Your tasks:
a) List every person and every institution named in the text excerpt about Dr. Jeffers.
b) Extend the article on Dr. Jeffers's induction, picking up after its final sentence.

Text excerpt:
****

Dr. Jeffers, who has been teaching at Dalhousie since 2010, received tenure and promotion to associate professor earlier this year. His work focuses on the Africana philosophical tradition (i.e. philosophy from Africa and the African diaspora), with special attention to the topic of how preserving and cultivating cultural difference relates to struggling for racial equality.

The RSC announcement heralded how Dr. Jeffers “has established himself as a transformative force in Canadian philosophical studies,” noting that his work is already much-discussed in both academic circles and the wider community. Dr. Jeffers says the induction is meaningful because of its focus on up-and-coming scholars.

“This feels like a nice sign that people expect good things of me based on my scholarship thus far,” he says, adding that he’s particularly grateful to Dr. Barker for nominating him for induction this year.

****

(Source data)
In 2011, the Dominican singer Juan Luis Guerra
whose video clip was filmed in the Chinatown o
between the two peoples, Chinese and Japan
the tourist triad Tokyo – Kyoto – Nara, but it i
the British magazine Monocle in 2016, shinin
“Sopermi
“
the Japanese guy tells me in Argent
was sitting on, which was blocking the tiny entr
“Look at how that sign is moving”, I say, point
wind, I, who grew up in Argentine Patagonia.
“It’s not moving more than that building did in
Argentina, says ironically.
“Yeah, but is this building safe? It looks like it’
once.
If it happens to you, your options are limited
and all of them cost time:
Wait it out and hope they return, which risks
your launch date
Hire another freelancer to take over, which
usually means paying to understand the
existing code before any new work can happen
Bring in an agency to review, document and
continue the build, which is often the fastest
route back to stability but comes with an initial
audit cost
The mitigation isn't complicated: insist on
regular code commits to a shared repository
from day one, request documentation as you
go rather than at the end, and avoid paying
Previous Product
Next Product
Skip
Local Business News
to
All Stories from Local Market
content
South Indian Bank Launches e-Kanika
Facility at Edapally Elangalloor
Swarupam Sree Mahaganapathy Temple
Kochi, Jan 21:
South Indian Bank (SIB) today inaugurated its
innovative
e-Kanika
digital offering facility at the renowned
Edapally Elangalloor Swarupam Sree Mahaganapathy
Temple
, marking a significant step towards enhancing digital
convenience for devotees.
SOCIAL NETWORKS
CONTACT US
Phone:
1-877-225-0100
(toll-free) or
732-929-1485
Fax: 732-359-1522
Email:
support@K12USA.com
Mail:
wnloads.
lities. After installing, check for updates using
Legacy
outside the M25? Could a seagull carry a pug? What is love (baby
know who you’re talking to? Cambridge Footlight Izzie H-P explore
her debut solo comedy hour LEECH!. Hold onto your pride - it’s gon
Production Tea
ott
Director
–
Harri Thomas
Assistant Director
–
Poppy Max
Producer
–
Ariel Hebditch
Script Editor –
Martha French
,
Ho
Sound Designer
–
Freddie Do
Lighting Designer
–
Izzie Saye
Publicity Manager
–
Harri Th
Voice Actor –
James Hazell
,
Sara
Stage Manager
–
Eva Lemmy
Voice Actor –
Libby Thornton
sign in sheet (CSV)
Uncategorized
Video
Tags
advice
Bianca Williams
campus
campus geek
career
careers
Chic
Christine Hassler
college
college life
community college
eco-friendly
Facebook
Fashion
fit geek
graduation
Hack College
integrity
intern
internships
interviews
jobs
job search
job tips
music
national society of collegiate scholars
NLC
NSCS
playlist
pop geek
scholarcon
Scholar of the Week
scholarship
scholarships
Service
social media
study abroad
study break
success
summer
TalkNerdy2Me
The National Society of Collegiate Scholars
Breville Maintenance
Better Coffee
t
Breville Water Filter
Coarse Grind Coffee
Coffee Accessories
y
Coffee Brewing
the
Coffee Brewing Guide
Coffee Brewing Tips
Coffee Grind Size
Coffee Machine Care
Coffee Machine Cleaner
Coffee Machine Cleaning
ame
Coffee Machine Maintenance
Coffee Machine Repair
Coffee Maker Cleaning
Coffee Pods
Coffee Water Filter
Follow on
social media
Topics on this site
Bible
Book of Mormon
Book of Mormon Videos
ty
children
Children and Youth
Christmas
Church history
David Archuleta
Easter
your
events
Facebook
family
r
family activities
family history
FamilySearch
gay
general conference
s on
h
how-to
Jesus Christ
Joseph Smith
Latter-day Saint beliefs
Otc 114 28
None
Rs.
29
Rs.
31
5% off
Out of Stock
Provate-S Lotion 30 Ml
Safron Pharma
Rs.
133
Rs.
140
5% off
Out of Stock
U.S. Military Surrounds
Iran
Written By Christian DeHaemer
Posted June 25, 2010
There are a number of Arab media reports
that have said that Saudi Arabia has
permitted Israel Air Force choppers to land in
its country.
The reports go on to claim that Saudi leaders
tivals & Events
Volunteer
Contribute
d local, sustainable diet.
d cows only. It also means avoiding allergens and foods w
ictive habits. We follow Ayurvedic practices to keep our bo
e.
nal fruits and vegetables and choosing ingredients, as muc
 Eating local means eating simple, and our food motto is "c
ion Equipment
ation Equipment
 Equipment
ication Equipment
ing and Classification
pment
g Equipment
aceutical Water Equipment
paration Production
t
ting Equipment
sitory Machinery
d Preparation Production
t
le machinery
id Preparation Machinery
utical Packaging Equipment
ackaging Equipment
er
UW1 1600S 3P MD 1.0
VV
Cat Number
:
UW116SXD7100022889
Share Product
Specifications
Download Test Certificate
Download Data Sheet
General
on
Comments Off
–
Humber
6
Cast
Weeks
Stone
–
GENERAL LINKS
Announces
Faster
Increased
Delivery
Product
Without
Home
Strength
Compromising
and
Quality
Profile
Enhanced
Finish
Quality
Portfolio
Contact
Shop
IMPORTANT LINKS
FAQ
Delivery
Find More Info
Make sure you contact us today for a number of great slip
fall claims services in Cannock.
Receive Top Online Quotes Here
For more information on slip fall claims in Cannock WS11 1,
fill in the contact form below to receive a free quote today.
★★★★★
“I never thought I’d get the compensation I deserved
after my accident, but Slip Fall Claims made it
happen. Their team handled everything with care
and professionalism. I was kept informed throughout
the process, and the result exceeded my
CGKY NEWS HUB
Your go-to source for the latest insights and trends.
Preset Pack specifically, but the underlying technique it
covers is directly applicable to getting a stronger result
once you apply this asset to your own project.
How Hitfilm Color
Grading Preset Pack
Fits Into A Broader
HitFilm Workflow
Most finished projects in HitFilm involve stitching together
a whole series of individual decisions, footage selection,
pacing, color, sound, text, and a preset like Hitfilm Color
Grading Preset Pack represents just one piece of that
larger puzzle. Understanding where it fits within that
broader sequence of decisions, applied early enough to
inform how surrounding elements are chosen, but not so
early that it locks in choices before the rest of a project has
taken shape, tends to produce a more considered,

****

Answers given:
a) Dr. Jeffers, Dalhousie, the RSC, Dr. Barker

b)
“I am very happy to bring attention to Dal through being inducted into the College, says Dr. Jeffers, “and, within Dal, I am proud that the Faculty of Arts and Social Sciences had two faculty members inducted.”

An international reputation

Dr. Kesselring, a Dal alumna twice over (BA’94, MA’95), is that second FASS faculty member inducted this year. Having taught at the university since 2001, her accomplishments have included several SSHRC grants and residential fellowships (at the Folger Shakespeare Library and Huntington Library). Dr. Kesselring’s research has largely focused on the ways people have used law and legal mechanisms in their personal and social conflicts.

Her current research project is on the history of homicide in the years in which it became fully criminalized. Her most recent publication looks at the history of the infidelity defence, in which a man who killed an unfaithful wife could be found guilty of something less than murder.

The RSC describes Dr. Kesselring as “an academic leader whose scholarship challenges us to reconsider the role of law and social relations of power in the formation of the modern state,” citing the international reputation of her work.

 “I'm looking forward to working with such a diverse group of scholars — diverse in their personal histories as well as their research interests — and to doing so under the auspices of a group that has long been committed to promoting scholarship as a public good,” says Dr. Kesselring of her admittance to the college.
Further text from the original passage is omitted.